## Passage to read
I have fallen in love with El Salvador – yes, if your a frequent reader you will surely know I say this often but I just can’t help it – I love the world! However in this case it took only a matter of days to fall head over heels for El Salvador, and a big part of this was my tour of the Route of the Flowers from Bytto.com! The Route of Flowers is a one-day scenic tour of small town El Salvador filled with exquisite gastronomy, picturesque buildings, boutique markets and oodles and oodles of local life. Sounds almost too good to be true right! Located on a 36 kilometre stretch of road high in the mountains, the Route of Flowers was named for the rainbow of wildflowers that blanket this region between October and February, but has now become famed throughout Central America for not only it’s scenery but also for having El Salvador’s most attractive colonial towns.
If you want to truly experience El Salvador this is the ideal tour for you, and if you don’t believe me – just ask a friendly San Salvadorian, who will back me up and tell you how locals dream of escaping the hectic chaos of city life and replacing it with the laid-back vibes and cooler temperature of any of the Route of Flower towns – Even if it is just for a weekend!…And as they say, when in Rome do as the Romans do. It would be rude not too! Read on to find the highlights of a Route of Flowers Tour and to discover the beautiful and unique towns of Salcoatitan, Juayua, Apaneca and Ataco in El Salvador.

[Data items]
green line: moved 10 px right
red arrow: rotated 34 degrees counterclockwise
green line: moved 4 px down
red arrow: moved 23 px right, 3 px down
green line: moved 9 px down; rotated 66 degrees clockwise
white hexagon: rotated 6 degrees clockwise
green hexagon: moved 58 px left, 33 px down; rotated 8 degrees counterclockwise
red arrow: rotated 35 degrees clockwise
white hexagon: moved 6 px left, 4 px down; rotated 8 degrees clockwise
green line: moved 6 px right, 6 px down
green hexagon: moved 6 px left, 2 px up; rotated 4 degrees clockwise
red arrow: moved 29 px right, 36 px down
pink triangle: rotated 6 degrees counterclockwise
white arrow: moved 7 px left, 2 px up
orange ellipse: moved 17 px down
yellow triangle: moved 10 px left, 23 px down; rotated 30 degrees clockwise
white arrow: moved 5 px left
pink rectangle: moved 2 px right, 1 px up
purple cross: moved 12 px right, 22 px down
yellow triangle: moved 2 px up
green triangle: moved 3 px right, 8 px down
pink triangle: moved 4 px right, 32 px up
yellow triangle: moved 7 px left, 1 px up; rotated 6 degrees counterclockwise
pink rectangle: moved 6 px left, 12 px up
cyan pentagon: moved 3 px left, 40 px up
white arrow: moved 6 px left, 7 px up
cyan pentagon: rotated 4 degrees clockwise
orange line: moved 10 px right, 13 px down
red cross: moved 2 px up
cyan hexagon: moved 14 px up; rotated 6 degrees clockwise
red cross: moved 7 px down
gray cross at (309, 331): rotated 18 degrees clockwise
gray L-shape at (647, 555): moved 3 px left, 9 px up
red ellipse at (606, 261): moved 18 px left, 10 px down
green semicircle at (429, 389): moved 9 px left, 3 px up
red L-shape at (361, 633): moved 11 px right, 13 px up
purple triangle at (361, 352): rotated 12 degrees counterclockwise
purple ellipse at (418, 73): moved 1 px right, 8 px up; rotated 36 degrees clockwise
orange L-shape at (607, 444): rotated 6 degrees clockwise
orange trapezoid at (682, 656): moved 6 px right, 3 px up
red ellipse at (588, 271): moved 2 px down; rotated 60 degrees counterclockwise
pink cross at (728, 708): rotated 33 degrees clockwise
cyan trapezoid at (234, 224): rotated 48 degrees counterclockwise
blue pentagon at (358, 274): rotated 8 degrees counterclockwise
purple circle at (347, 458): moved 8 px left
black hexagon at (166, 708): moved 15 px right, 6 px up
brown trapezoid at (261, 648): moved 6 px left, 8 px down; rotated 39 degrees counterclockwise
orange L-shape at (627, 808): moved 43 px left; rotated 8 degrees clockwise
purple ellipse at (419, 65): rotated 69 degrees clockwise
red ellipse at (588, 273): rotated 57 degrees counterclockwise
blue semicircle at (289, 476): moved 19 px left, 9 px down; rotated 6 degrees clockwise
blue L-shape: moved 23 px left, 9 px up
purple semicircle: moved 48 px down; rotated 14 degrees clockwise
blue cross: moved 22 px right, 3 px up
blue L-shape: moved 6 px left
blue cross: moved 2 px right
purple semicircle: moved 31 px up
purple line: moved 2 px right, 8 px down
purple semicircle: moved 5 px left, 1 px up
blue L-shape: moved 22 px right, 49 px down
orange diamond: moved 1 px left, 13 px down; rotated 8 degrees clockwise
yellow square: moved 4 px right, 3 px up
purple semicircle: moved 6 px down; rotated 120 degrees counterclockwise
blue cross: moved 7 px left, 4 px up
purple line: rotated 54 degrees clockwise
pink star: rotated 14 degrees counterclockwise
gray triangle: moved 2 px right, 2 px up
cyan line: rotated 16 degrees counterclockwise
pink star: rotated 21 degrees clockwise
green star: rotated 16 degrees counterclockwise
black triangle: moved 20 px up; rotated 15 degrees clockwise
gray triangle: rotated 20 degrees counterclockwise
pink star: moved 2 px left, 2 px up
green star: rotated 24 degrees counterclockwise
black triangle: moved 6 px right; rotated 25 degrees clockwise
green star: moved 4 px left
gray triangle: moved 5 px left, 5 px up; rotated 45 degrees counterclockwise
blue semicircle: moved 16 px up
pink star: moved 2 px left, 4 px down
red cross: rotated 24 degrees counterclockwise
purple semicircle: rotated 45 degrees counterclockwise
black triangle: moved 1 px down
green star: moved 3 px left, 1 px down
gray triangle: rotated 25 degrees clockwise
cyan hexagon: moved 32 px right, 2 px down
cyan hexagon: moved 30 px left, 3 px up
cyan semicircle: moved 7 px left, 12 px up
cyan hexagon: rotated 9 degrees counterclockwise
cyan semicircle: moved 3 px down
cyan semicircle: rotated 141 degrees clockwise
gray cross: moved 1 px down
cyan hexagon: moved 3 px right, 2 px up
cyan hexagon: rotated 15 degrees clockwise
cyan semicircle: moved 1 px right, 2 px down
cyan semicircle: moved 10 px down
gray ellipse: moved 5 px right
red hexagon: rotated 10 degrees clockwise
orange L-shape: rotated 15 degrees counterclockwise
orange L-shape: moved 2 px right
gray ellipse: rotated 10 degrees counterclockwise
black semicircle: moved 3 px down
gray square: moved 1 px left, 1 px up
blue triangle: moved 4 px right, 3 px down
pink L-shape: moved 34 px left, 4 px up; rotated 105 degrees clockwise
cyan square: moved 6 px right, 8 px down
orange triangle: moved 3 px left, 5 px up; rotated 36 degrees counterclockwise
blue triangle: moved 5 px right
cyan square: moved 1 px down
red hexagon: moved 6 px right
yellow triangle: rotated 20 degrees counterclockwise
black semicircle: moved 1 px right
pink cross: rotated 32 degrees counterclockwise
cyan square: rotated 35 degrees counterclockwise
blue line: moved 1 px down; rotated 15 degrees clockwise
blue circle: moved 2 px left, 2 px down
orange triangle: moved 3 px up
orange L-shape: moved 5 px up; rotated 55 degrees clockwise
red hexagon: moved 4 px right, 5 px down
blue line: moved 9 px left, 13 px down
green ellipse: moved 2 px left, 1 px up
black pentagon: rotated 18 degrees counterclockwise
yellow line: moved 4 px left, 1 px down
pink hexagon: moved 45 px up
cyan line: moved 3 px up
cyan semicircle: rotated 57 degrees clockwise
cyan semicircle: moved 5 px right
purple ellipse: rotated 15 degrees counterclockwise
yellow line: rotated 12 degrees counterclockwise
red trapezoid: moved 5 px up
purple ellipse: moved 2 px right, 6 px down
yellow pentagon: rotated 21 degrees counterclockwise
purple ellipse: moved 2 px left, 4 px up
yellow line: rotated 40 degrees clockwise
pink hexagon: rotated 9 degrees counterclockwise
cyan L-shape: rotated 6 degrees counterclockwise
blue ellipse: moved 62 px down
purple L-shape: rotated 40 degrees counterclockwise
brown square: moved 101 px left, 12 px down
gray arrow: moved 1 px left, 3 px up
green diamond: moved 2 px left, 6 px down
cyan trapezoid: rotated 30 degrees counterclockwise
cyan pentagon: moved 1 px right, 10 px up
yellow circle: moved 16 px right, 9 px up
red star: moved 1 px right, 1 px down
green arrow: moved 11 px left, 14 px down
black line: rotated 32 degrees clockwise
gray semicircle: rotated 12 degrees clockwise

## Work instructions
a. Answer these questions from the Route of Flowers piece, each on its own line:
(i) How long is the stretch of road the route runs along?
(ii) Between which months do wildflowers cover the region?
(iii) Which four towns does the piece name?
b. Please decide whether each statement agrees with the Route of Flowers piece, and support each yes or no with a quotation from it:
(i) The tour takes several days.
(ii) Locals dream of trading city life for the cooler temperature of the route's towns.
(iii) The road runs along the coast.
c. Carry the Route of Flowers piece forward from its last sentence.
The records have no connection to the Route of Flowers piece.

## Task responses
a.
(i) 36 kilometers
(ii) October and February
(iii) Salcoatitan, Juayua, Apaneca and Ataco

b.
(i) No: "a one-day scenic tour"
(ii) Yes: "locals dream of escaping the hectic chaos of city life and replacing it with the laid-back vibes and cooler temperature of any of the Route of Flower towns"
(iii) No: "high in the mountains"

c.
Or first stop on the Route of Flowers in El Salvador was Salcoatitán – a quaint, little town filled with colourful locals which is named, weirdly enough, after the local god of wind…. Don’t ask why because I have no idea, and neither does anyone else apparently! Salcoatitán is probably the most local of the four towns we visited and it’s main attractions are the beautiful white colonial church next to it’s picturesque central park and it’s famous gastronomy. To be specific this town has some of the best Yucca dishes in all of El Salvador, if not in the entire world, and its Yucca shops have became so popular that the roadside stalls which made the mouth-watering dishes had to be moved into a custom built food court as they were causing traffic bedlam… Which I can totally understand after tasting! If you can manage to go on a Sunday they also have a micro-gastronomical festival complete with drag entertainment (at least when I was there) and I highly recommend you sample a few things, but if you are short on time go for the ‘Yucca mixto con chicharrón’ (fried pork belly). Trust me you will have no regrets! Salcoatitán also has some nice street art and a museum with a crazy variety of old printing presses and wood carvings, which is way more interesting that it sounds!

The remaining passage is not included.